Materials discovery is a complex, expensive, and time-consuming process, often taking 10-20 years from initial research to real-world application. For example, the development of the Li-ion battery, which earned Goodenough, Whittingham, and Yoshino the Nobel Prize in Chemistry in 2019, began with Whittingham’s work on the first rechargeable Li-ion battery using LiTiS₂ in 1976. Goodenough’s discovery of LiCoO₂ as a cathode material in the 1980s and Yoshino’s use of graphite as an anode material in 1985 led to the modern rechargeable battery. It wasn’t until 1991 that Sony and Asahi Kasei commercialized the first Li-ion battery. Despite General Motors introducing the first electric vehicle in 1996, it took decades for electric vehicles to become widespread, with companies like Tesla and BYD leading the charge in recent years. This lengthy timeline underscores the need for materials informatics to accelerate the development of high-performance materials, reducing costs and speeding up innovation.

Where are we?¶

When studying the introduction to materials science, you will encounter the materials tetrahedron, which consists of structure, property, performance, process & synthesis, with characterization and modeling at the center. Materials informatics falls under the modeling category.

In the Venn diagram, materials informatics is at the intersection of materials science (our domain knowledge), mathematics & statistics (e.g., linear algebra, statistics, numerical methods), and computer science (programming, algorithms, computation). This field overlaps with traditional research, computational materials science, and machine learning, but it emphasizes data-driven methods like machine learning and statistics, leveraging large databases.

Examples¶

Materials Genome Initiative and Other Efforts¶

Similar to the Human Genome Project, the Materials Genome Initiative was launched to meet critical needs in human welfare, clean energy, workforce development, and national security. This federal multi-agency initiative aims to discover, manufacture, and deploy advanced materials twice as fast and at a fraction of the cost of traditional methods. The MGI periodically releases strategic plans to guide materials informatics research in the USA.

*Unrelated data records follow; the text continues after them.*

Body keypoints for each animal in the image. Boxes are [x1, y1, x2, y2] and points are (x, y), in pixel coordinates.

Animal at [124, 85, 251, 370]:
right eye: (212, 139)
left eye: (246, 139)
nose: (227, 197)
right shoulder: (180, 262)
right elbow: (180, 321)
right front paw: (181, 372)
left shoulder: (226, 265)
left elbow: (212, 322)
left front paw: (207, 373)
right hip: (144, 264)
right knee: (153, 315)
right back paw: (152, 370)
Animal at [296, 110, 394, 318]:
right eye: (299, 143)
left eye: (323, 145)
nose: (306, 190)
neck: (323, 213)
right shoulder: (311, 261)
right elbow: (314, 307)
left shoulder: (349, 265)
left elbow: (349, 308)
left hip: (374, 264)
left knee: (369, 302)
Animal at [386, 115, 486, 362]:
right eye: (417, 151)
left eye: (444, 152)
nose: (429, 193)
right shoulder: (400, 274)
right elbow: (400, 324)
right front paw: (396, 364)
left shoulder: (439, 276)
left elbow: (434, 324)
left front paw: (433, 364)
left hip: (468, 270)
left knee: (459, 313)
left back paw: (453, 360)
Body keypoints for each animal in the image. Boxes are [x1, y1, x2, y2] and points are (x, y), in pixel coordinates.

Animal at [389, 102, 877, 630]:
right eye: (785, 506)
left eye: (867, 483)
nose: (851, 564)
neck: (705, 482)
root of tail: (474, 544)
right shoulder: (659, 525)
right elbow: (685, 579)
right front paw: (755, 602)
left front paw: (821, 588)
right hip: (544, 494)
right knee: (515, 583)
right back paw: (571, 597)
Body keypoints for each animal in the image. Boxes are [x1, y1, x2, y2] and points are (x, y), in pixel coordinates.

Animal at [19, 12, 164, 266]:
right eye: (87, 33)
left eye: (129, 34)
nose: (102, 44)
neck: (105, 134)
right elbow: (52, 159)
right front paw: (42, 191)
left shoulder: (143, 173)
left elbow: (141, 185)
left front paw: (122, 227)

The table below highlights various examples and efforts in materials informatics globally. Many of these resources are publicly available and can be freely used for materials selection and development. One of the most widely used computational databases is the Materials Project (MP), developed by Lawrence Berkeley National Laboratory, which will be utilized in this course.

Current state-of-the-art research in materials informatics includes Berkeley A-Lab, a self-driving laboratory that integrates automation and robotics for materials synthesis. Guided by machine learning predictions, this system not only accelerates the discovery process but also incorporates experimental data into a reinforcement learning framework, enabling continuous optimization. Another notable development is GNoME from Google DeepMind, which has reportedly identified over 400,000 new materials using advanced machine learning models. This far surpasses the approximately 20,000 materials discovered through human experimentation and the 48,000 materials identified via traditional computational methods, highlighting the transformative potential of AI-driven approaches in expanding the frontiers of materials discovery.